AVIAN INFLUENZA: SYMPTOMS OF THE DISEASE AND HOW IT AFFECTS BIRDS AND HUMANS

Chickens walk in a fenced pasture at an organic farm in Iowa on Oct. 21, 2015. Another 1.2 million chickens will have to be slaughtered after bird flu was confirmed on an Iowa egg farm in the second massive case this week just days after nearly 1 million chickens had to be killed on a Minnesota egg farm. (AP Photo/Charlie Neibergall, File)

GLOBAL RISE IN BIRD FLU OUTBREAKS RAISES CONCERN OVER VIRUS’ ABILITY TO ADAPT

Anytime a case of bird flu is found the entire flock is killed to help keep the highly contagious virus from spreading to another farm.

The U.S. Department of Agriculture has been finding fewer wild birds carrying the virus this year, which suggests that some ducks and geese may be developing immunity. Farmers also have been working hard to keep the virus off their farms, and the government has been trying to respond quickly anytime bird flu is found.

Iowa remains the hardest hit state in the nation, with more than 17 million birds killed there since the outbreak began. The state is the nation’s leading egg producer and egg farms tend to have the most birds. In one case last year, 5 million chickens were slaughtered on a single Iowa egg farm.

Nebraska comes next with more than 6.7 million birds killed, followed by Colorado’s 6.26 million and Minnesota’s 5.6 million.

Most of the recent cases this fall have been found in Minnesota, South Dakota and Iowa along one of the major migratory paths ducks and geese follow as they fly south for winter.
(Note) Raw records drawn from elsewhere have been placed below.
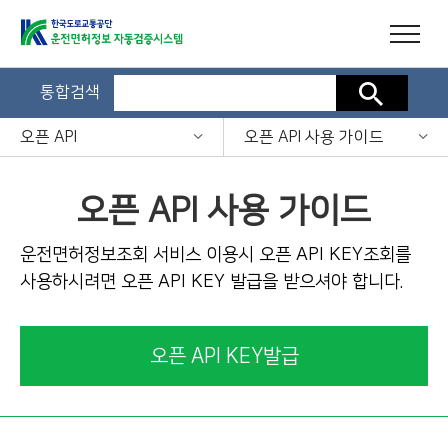
통합검색
검색
오픈 API
오픈 API 사용 가이드
오픈 API 사용 가이드
운전면허정보조회 서비스 이용시 오픈 API KEY조회를
사용하시려면 오픈 API KEY 발급을 받으셔야 합니다.
오픈 API KEY발급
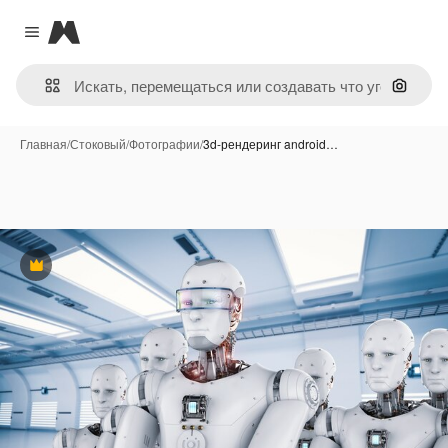
Magnific
Close menu
Поиск 
Главная
/
Стоковый
/
Фотографии
/
3d-рендеринг android…
Премиум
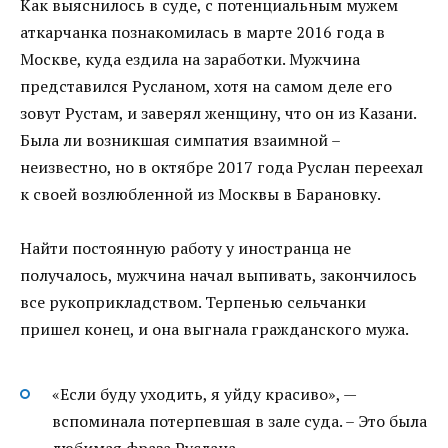
Как выяснилось в суде, с потенциальным мужем
аткарчанка познакомилась в марте 2016 года в
Москве, куда ездила на заработки. Мужчина
представился Русланом, хотя на самом деле его
зовут Рустам, и заверял женщину, что он из Казани.
Была ли возникшая симпатия взаимной –
неизвестно, но в октябре 2017 года Руслан переехал
к своей возлюбленной из Москвы в Барановку.
Найти постоянную работу у иностранца не
получалось, мужчина начал выпивать, закончилось
все рукоприкладством. Терпенью сельчанки
пришел конец, и она выгнала гражданского мужа.
«Если буду уходить, я уйду красиво», —
вспоминала потерпевшая в зале суда. – Это была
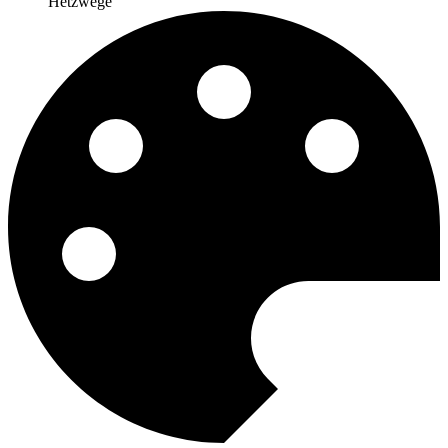
Hetzwege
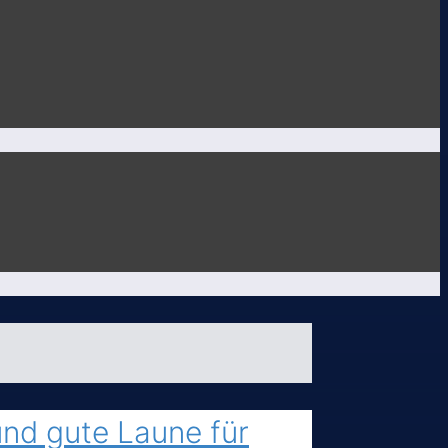
nd gute Laune für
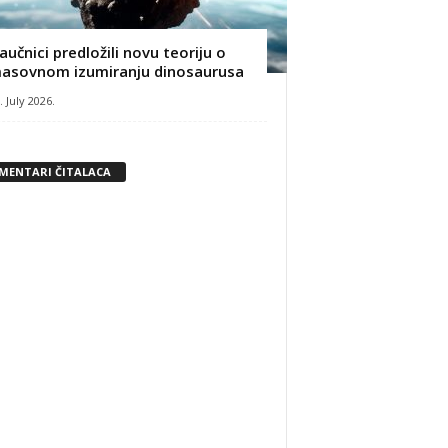
aučnici predložili novu teoriju o
asovnom izumiranju dinosaurusa
. July 2026.
MENTARI ČITALACA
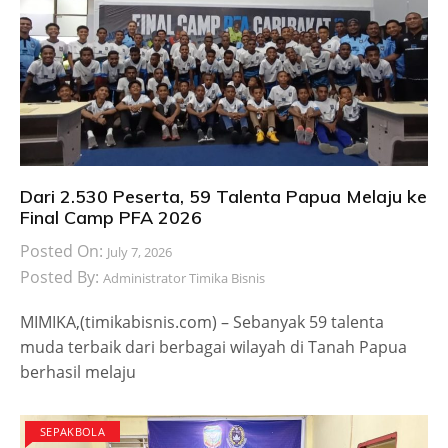
Dari 2.530 Peserta, 59 Talenta Papua Melaju ke
Final Camp PFA 2026
Posted On:
July 7, 2026
Posted By:
Administrator Timika Bisnis
MIMIKA,(timikabisnis.com) – Sebanyak 59 talenta
muda terbaik dari berbagai wilayah di Tanah Papua
berhasil melaju
SEPAKBOLA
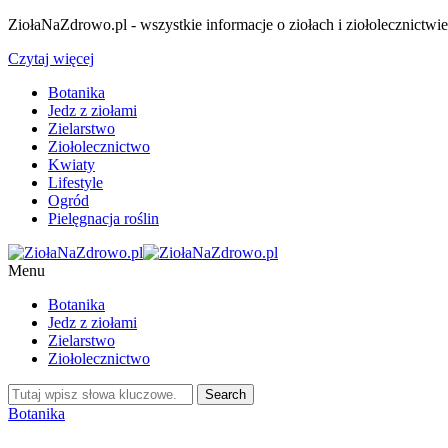
ZiołaNaZdrowo.pl - wszystkie informacje o ziołach i ziołolecznictwi
Czytaj więcej
Botanika
Jedz z ziołami
Zielarstwo
Ziołolecznictwo
Kwiaty
Lifestyle
Ogród
Pielęgnacja roślin
Menu
Botanika
Jedz z ziołami
Zielarstwo
Ziołolecznictwo
Botanika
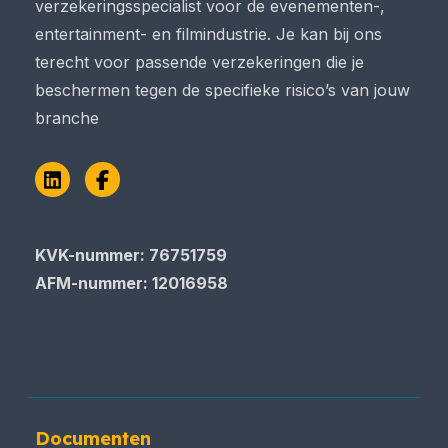
verzekeringsspecialist voor de evenementen-,
entertainment- en filmindustrie. Je kan bij ons
terecht voor passende verzekeringen die je
beschermen tegen de specifieke risico’s van jouw
branche
LinkedIn
Facebook
KVK-nummer: 76751759
AFM-nummer: 12016958
Documenten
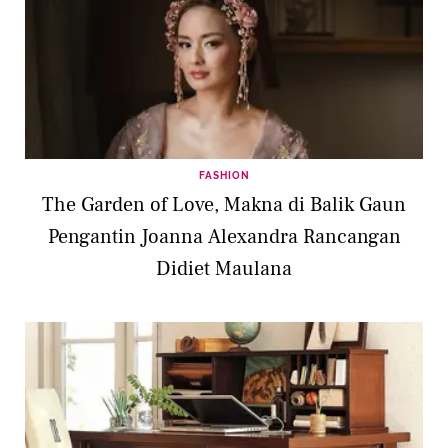
FASHION
The Garden of Love, Makna di Balik Gaun
Pengantin Joanna Alexandra Rancangan
Didiet Maulana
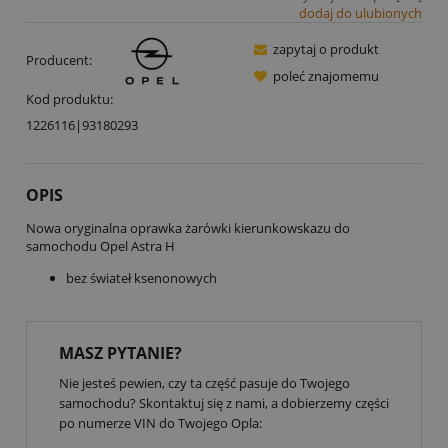
dodaj do ulubionych
zapytaj o produkt
Producent:
poleć znajomemu
Kod produktu:
1226116|93180293
OPIS
Nowa oryginalna oprawka żarówki kierunkowskazu do
samochodu Opel Astra H
bez świateł ksenonowych
MASZ PYTANIE?
Nie jesteś pewien, czy ta część pasuje do Twojego
samochodu? Skontaktuj się z nami, a dobierzemy części
po numerze VIN do Twojego Opla:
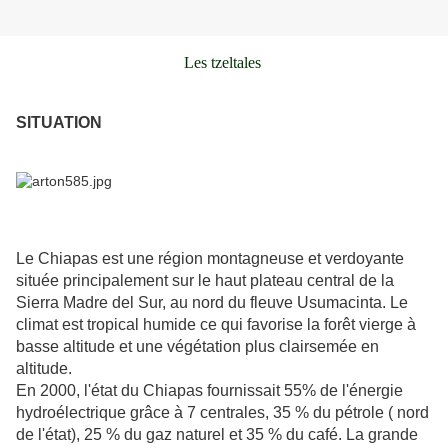
Les tzeltales
SITUATION
Le Chiapas est une région montagneuse et verdoyante
située principalement sur le haut plateau central de la
Sierra Madre del Sur, au nord du fleuve Usumacinta. Le
climat est tropical humide ce qui favorise la forêt vierge à
basse altitude et une végétation plus clairsemée en
altitude.
En 2000, l'état du Chiapas fournissait 55% de l'énergie
hydroélectrique grâce à 7 centrales, 35 % du pétrole ( nord
de l'état), 25 % du gaz naturel et 35 % du café. La grande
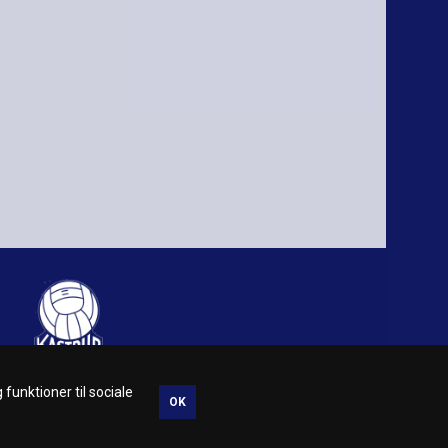
 funktioner til sociale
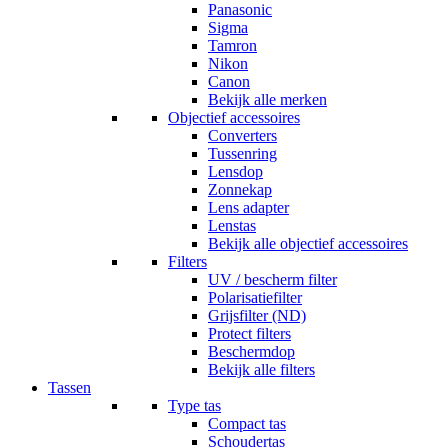
Panasonic
Sigma
Tamron
Nikon
Canon
Bekijk alle merken
Objectief accessoires
Converters
Tussenring
Lensdop
Zonnekap
Lens adapter
Lenstas
Bekijk alle objectief accessoires
Filters
UV / bescherm filter
Polarisatiefilter
Grijsfilter (ND)
Protect filters
Beschermdop
Bekijk alle filters
Tassen
Type tas
Compact tas
Schoudertas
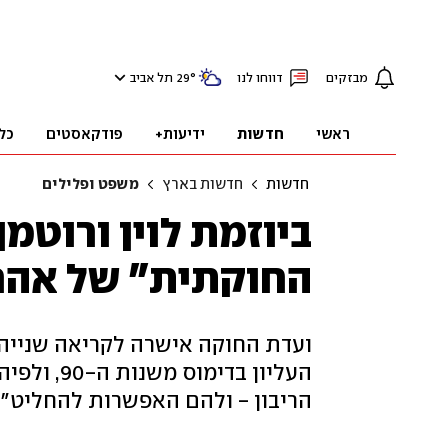
מבזקים
דווחו לנו
°
29
תל אביב
ראשי
חדשות
ידיעות+
פודקאסטים
כל
חדשות
חדשות בארץ
משפט ופלילים
ביוזמת לוין ורוטמ
החוקתית" של אהרן
ועדת החוקה אישרה לקריאה שנייה
העליון בדי
הריבון - ולהם האפשרות להחליט״, א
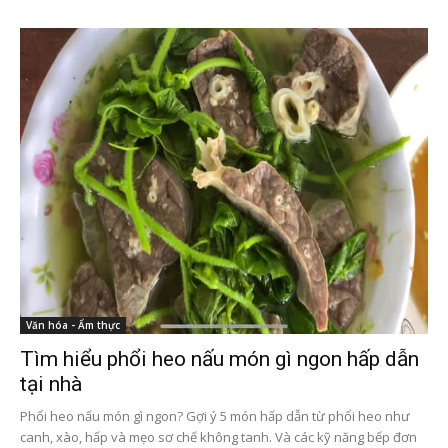
Văn hóa - Ẩm thực
Tìm hiểu phổi heo nấu món gì ngon hấp dẫn
tại nhà
Phổi heo nấu món gì ngon? Gợi ý 5 món hấp dẫn từ phổi heo như
canh, xào, hấp và mẹo sơ chế không tanh. Và các kỹ năng bếp đơn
The virus is spread easily by the droppings of those wild birds that can be tracked onto farms, and there has been an expected uptick in cases since the fall migration began.

FIRST CASE OF AVIAN FLU DETECTED ON US COMMERCIAL POULTRY FARM SINCE APRIL

Poultry and egg farmers try to keep the virus from reaching their farms by requiring workers to shower and change clothes before they enter barns. Trucks are also sanitized before they enter the farm, and separate sets of tools are kept for each barn.

The losses last year contributed to higher egg and poultry prices, but those prices have dropped significantly this year.

Bird flu isn’t believed to be a threat to food safety because officials slaughter all the birds on farms where the disease is found before they can enter the food supply, and properly cooking poultry and eggs to 165 degrees Fahrenheit (73.89 degrees Celsius) will kill any viruses. Infections in humans are rare and usually come only in people with prolonged exposure to sick birds.